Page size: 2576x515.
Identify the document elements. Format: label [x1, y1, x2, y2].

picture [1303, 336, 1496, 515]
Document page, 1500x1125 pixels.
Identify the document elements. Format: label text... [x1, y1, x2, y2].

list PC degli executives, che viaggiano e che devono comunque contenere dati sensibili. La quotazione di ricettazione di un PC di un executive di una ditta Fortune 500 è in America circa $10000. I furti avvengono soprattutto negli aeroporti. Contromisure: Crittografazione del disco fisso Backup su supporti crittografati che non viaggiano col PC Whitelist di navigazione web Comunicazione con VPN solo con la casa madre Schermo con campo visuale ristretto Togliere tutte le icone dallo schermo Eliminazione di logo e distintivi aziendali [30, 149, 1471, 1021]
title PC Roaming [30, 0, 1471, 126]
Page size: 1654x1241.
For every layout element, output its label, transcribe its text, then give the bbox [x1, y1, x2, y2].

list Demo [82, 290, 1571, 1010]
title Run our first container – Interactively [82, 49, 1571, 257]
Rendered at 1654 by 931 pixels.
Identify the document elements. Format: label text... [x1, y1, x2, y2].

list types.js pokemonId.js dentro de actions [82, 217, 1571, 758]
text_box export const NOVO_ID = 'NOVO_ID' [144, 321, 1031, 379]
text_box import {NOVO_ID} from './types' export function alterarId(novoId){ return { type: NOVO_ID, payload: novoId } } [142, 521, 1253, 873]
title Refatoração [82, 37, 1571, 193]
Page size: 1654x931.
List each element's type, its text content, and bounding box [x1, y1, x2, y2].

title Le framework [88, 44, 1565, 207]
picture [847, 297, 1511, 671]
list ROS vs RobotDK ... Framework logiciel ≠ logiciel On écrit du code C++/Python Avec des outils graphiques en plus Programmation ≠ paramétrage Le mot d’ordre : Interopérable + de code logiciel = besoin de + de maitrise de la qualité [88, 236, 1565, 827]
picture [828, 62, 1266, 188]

**Exercise prompt**: Copy the lines starting at the one containing "Page size: 1654x1241." and ending at the one containing "title Refatoração [82, 37, 1571, 193]", both included, exactly as they appear.

**Response below**:
Page size: 1654x1241.
For every layout element, output its label, transcribe its text, then give the bbox [x1, y1, x2, y2].

list Demo [82, 290, 1571, 1010]
title Run our first container – Interactively [82, 49, 1571, 257]
Rendered at 1654 by 931 pixels.
Identify the document elements. Format: label text... [x1, y1, x2, y2].

list types.js pokemonId.js dentro de actions [82, 217, 1571, 758]
text_box export const NOVO_ID = 'NOVO_ID' [144, 321, 1031, 379]
text_box import {NOVO_ID} from './types' export function alterarId(novoId){ return { type: NOVO_ID, payload: novoId } } [142, 521, 1253, 873]
title Refatoração [82, 37, 1571, 193]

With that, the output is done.